==== EXERCISE DATA ====

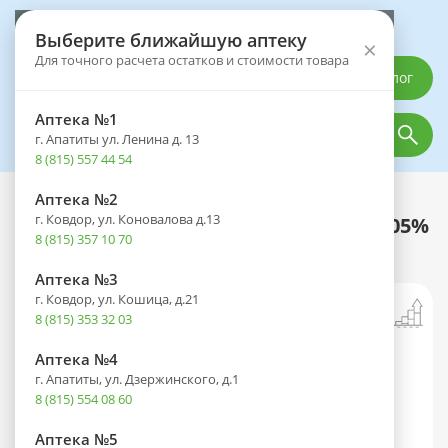
Выберите аптеку
Выберите ближайшую аптеку
×
Для точного расчета остатков и стоимости товара
Каталог
Аптека №1
г. Апатиты ул. Ленина д. 13
8 (815) 557 44 54
Аптека №2
Каталог
Оптика
Офтальмологические средства
г. Ковдор, ул. Коновалова д.13
Глаупрост фл.-кап.(капли глазн.) 0,005%
8 (815) 357 10 70
2,5мл
Аптека №3
г. Ковдор, ул. Кошица, д.21
8 (815) 353 32 03
Аптека №4
г. Апатиты, ул. Дзержинского, д.1
8 (815) 554 08 60
Аптека №5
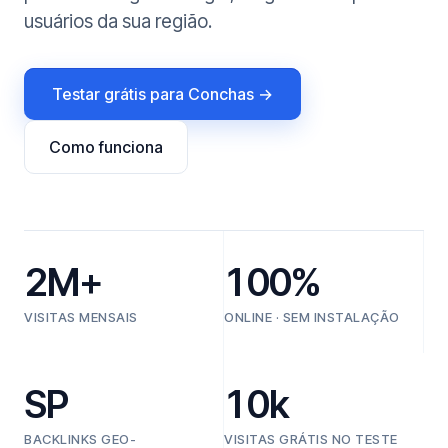
usuários da sua região.
Testar grátis para Conchas →
Como funciona
2M+
100%
VISITAS MENSAIS
ONLINE · SEM INSTALAÇÃO
SP
10k
BACKLINKS GEO-
VISITAS GRÁTIS NO TESTE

====

◆ EXERCISE AIM: From the material above, print everything exactly except the pictures.

◆ YOUR SOLUTION:
Выберите аптеку
Выберите ближайшую аптеку
×
Для точного расчета остатков и стоимости товара
Каталог
Аптека №1
г. Апатиты ул. Ленина д. 13
8 (815) 557 44 54
Аптека №2
Каталог
Оптика
Офтальмологические средства
г. Ковдор, ул. Коновалова д.13
Глаупрост фл.-кап.(капли глазн.) 0,005%
8 (815) 357 10 70
2,5мл
Аптека №3
г. Ковдор, ул. Кошица, д.21
8 (815) 353 32 03
Аптека №4
г. Апатиты, ул. Дзержинского, д.1
8 (815) 554 08 60
Аптека №5
usuários da sua região.
Testar grátis para Conchas →
Como funciona
2M+
100%
VISITAS MENSAIS
ONLINE · SEM INSTALAÇÃO
SP
10k
BACKLINKS GEO-
VISITAS GRÁTIS NO TESTE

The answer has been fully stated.